The Northern Mariana Islands, officially the Commonwealth of the Northern Mariana Islands, is an insular area and commonwealth of the United States consisting of 15 islands in the northwestern Pacific Ocean. The CNMI includes all islands in the Mariana Archipelago, except Guam, which is the southernmost island of the chain and a separate US territory. Along with Guam, the Northern Mariana Islands is the westernmost point (in terms of jurisdiction) and territory of the United States.

The first people of the Mariana Islands immigrated between 4000 BC and 2000 BC from Southeast Asia. After the first contact with Spaniards, they eventually became known as the Chamorros. The ancient people of the Marianas raised colonnades of megalithic capped pillars called latte stones upon which they built their homes. The Spanish reported that by the time of their arrival, the largest of these were already in ruins and that the Chamorros believed the ancestors who had erected the pillars lived in an era when people possessed supernatural abilities. Archeologists in 2013 posited that the first people to settle in the Marianas may have made what was at that point the longest uninterrupted ocean-crossing voyage in human history.

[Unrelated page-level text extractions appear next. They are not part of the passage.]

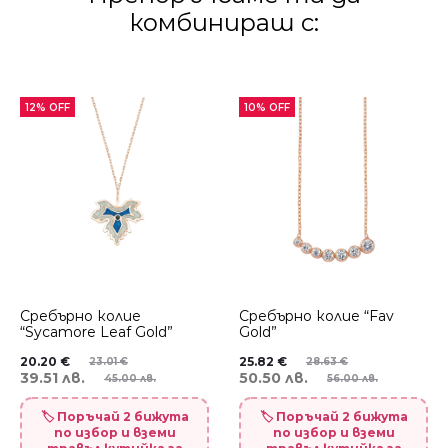
комбинираш с:
12% OFF
10% OFF
Сребърно колие
Сребърно колие “Fav
“Sycamore Leaf Gold”
Gold”
20.20
€
25.82
€
23.01
€
28.63
€
39.51 лв.
50.50 лв.
45.00 лв.
56.00 лв.
🏷️ Поръчай 2 бижута
🏷️ Поръчай 2 бижута
по избор и вземи
по избор и вземи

The first European explorer of the area, the Portuguese navigator Ferdinand Magellan, arrived in 1521. He landed on Guam, the southernmost island of the Marianas, and claimed the archipelago for Spain. The Spanish ships were met offshore by the native Chamorros who delivered refreshments and then helped themselves to a small boat belonging to Magellan's fleet. This led to a cultural misunderstanding: in Chamorro tradition, little property was private and taking something one needed, such as a boat for fishing, did not count as stealing. The Spanish did not understand this custom and fought the Chamorros until the boat was recovered. Three days after he had been welcomed on his arrival, Magellan fled the archipelago. Spain regarded the islands as annexed and in 1565 it made them part of the Spanish East Indies. Most of the islands' native population (over 90%) died from Spanish diseases or married non-Chamorro settlers under Spanish rule. New settlers, primarily from the Philippines and the Caroline Islands, were brought by Spanish colonists to repopulate the islands.

In 1668, Father Diego Luis de San Vitores renamed the islands Las Marianas in honour of his patroness the Spanish regent Mariana of Austria (1634-1696), widow of Felipe IV (reigned 1621-1655).

Following its loss during the Spanish-American War of 1898, Spain ceded Guam to the United States and sold the rest – the Northern Marianas, along with the Caroline Islands, to Germany under the German-Spanish Treaty of 1899.

Early in World War I, Japan declared war on Germany and invaded the Northern Marianas. During the Japanese period, sugar cane became the main industry of the islands.

On 8th December 1941, hours after the attack on Pearl Harbor, Japanese forces from the Marianas launched an invasion of Guam.

On 15th June 1944, near the end of World War II, the United States military invaded the Mariana Islands, starting the Battle of Saipan, which ended on 9 July. Of the 30,000 Japanese troops defending Saipan, fewer than 1,000 remained alive at the end of the battle. However, the war did not end for everyone with the signing of the armistice. The last group of Japanese holdouts surrendered on Saipan on 1 December 1945. On Guam Japanese soldier Shoichi Yokoi, unaware that the war had ended, hid in a jungle cave until 1972.

After Japan's defeat in World War II, the Northern Marianas were administered by the United States. In the 1970s the people of the Northern Mariana Islands decided not to seek independence but instead to forge closer links with the United States. Negotiations for commonwealth status began in 1972 and a covenant to establish a commonwealth in political union with the United States was approved in a 1975 referendum. A new government and constitution came into effect in 1978, after being approved in a 1977 referendum.

 

Treble clef heart

'Gi Talo Gi Halom Tasi' ('In the Middle of the Sea') is the territorial anthem of the Northern Mariana Islands. Since the islands are a United States dependency, the national anthem is still 'The Star-Spangled Banner'.